(Input material Opens)

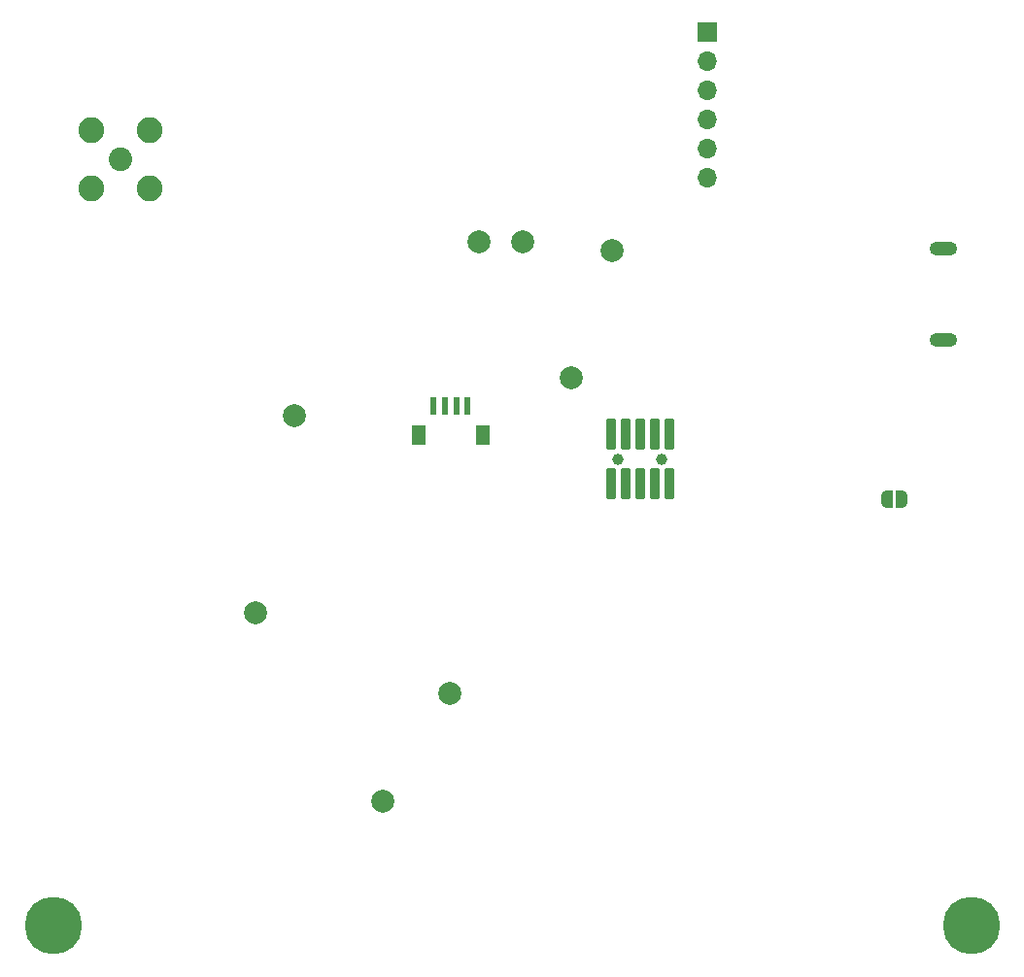
<source format=gbr>
%TF.GenerationSoftware,KiCad,Pcbnew,8.0.2-1*%
%TF.CreationDate,2024-07-17T18:36:44-07:00*%
%TF.ProjectId,FC_V4b,46435f56-3462-42e6-9b69-6361645f7063,rev?*%
%TF.SameCoordinates,Original*%
%TF.FileFunction,Soldermask,Bot*%
%TF.FilePolarity,Negative*%
%FSLAX46Y46*%
G04 Gerber Fmt 4.6, Leading zero omitted, Abs format (unit mm)*
G04 Created by KiCad (PCBNEW 8.0.2-1) date 2024-07-17 18:36:44*
%MOMM*%
%LPD*%
G01*
G04 APERTURE LIST*
G04 Aperture macros list*
%AMRoundRect*
0 Rectangle with rounded corners*
0 $1 Rounding radius*
0 $2 $3 $4 $5 $6 $7 $8 $9 X,Y pos of 4 corners*
0 Add a 4 corners polygon primitive as box body*
4,1,4,$2,$3,$4,$5,$6,$7,$8,$9,$2,$3,0*
0 Add four circle primitives for the rounded corners*
1,1,$1+$1,$2,$3*
1,1,$1+$1,$4,$5*
1,1,$1+$1,$6,$7*
1,1,$1+$1,$8,$9*
0 Add four rect primitives between the rounded corners*
20,1,$1+$1,$2,$3,$4,$5,0*
20,1,$1+$1,$4,$5,$6,$7,0*
20,1,$1+$1,$6,$7,$8,$9,0*
20,1,$1+$1,$8,$9,$2,$3,0*%
%AMFreePoly0*
4,1,19,0.500000,-0.750000,0.000000,-0.750000,0.000000,-0.744911,-0.071157,-0.744911,-0.207708,-0.704816,-0.327430,-0.627875,-0.420627,-0.520320,-0.479746,-0.390866,-0.500000,-0.250000,-0.500000,0.250000,-0.479746,0.390866,-0.420627,0.520320,-0.327430,0.627875,-0.207708,0.704816,-0.071157,0.744911,0.000000,0.744911,0.000000,0.750000,0.500000,0.750000,0.500000,-0.750000,0.500000,-0.750000,
$1*%
%AMFreePoly1*
4,1,19,0.000000,0.744911,0.071157,0.744911,0.207708,0.704816,0.327430,0.627875,0.420627,0.520320,0.479746,0.390866,0.500000,0.250000,0.500000,-0.250000,0.479746,-0.390866,0.420627,-0.520320,0.327430,-0.627875,0.207708,-0.704816,0.071157,-0.744911,0.000000,-0.744911,0.000000,-0.750000,-0.500000,-0.750000,-0.500000,0.750000,0.000000,0.750000,0.000000,0.744911,0.000000,0.744911,
$1*%
G04 Aperture macros list end*
%ADD10C,2.050000*%
%ADD11C,2.250000*%
%ADD12C,2.000000*%
%ADD13C,5.000000*%
%ADD14O,2.416000X1.208000*%
%ADD15R,1.700000X1.700000*%
%ADD16O,1.700000X1.700000*%
%ADD17C,1.000000*%
%ADD18RoundRect,0.050800X0.380000X1.300000X-0.380000X1.300000X-0.380000X-1.300000X0.380000X-1.300000X0*%
%ADD19R,0.600000X1.550000*%
%ADD20R,1.200000X1.800000*%
%ADD21FreePoly0,180.000000*%
%ADD22FreePoly1,180.000000*%
G04 APERTURE END LIST*
D10*
%TO.C,J6*%
X153170000Y-71210000D03*
D11*
X150630000Y-68670000D03*
X150630000Y-73750000D03*
X155710000Y-68670000D03*
X155710000Y-73750000D03*
%TD*%
D12*
%TO.C,TP3*%
X164900000Y-110800000D03*
%TD*%
%TO.C,TP6*%
X168300000Y-93600000D03*
%TD*%
D13*
%TO.C,H2*%
X227300000Y-138000000D03*
%TD*%
D12*
%TO.C,TP5*%
X181900000Y-117800000D03*
%TD*%
D13*
%TO.C,H1*%
X147300000Y-138000000D03*
%TD*%
D12*
%TO.C,TP4*%
X176067500Y-127240000D03*
%TD*%
%TO.C,TP2*%
X192500000Y-90300000D03*
%TD*%
%TO.C,TP8*%
X188200000Y-78400000D03*
%TD*%
%TO.C,TP7*%
X184400000Y-78400000D03*
%TD*%
%TO.C,TP1*%
X196000000Y-79200000D03*
%TD*%
D14*
%TO.C,J8*%
X224920000Y-86970000D03*
X224920000Y-79070000D03*
%TD*%
D15*
%TO.C,J3*%
X204330000Y-60190000D03*
D16*
X204330000Y-62730000D03*
X204330000Y-65270000D03*
X204330000Y-67810000D03*
X204330000Y-70350000D03*
X204330000Y-72890000D03*
%TD*%
D17*
%TO.C,J1*%
X200345000Y-97380000D03*
X196535000Y-97380000D03*
D18*
X200980000Y-99530000D03*
X200980000Y-95230000D03*
X199710000Y-99530000D03*
X199710000Y-95230000D03*
X198440000Y-99530000D03*
X198440000Y-95230000D03*
X197170000Y-99530000D03*
X197170000Y-95230000D03*
X195900000Y-99530000D03*
X195900000Y-95230000D03*
%TD*%
D19*
%TO.C,J12*%
X180440000Y-92747500D03*
X181440000Y-92747500D03*
X182440000Y-92747500D03*
X183440000Y-92747500D03*
D20*
X179140000Y-95272500D03*
X184740000Y-95272500D03*
%TD*%
D21*
%TO.C,JP11*%
X221260000Y-100840000D03*
D22*
X219960000Y-100840000D03*
%TD*%
M02*

</source>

(Input material Closes)

* Work instructions *
Among the entries, count how many lines hold the string "primitives", then state only that number.

* Solution below *
2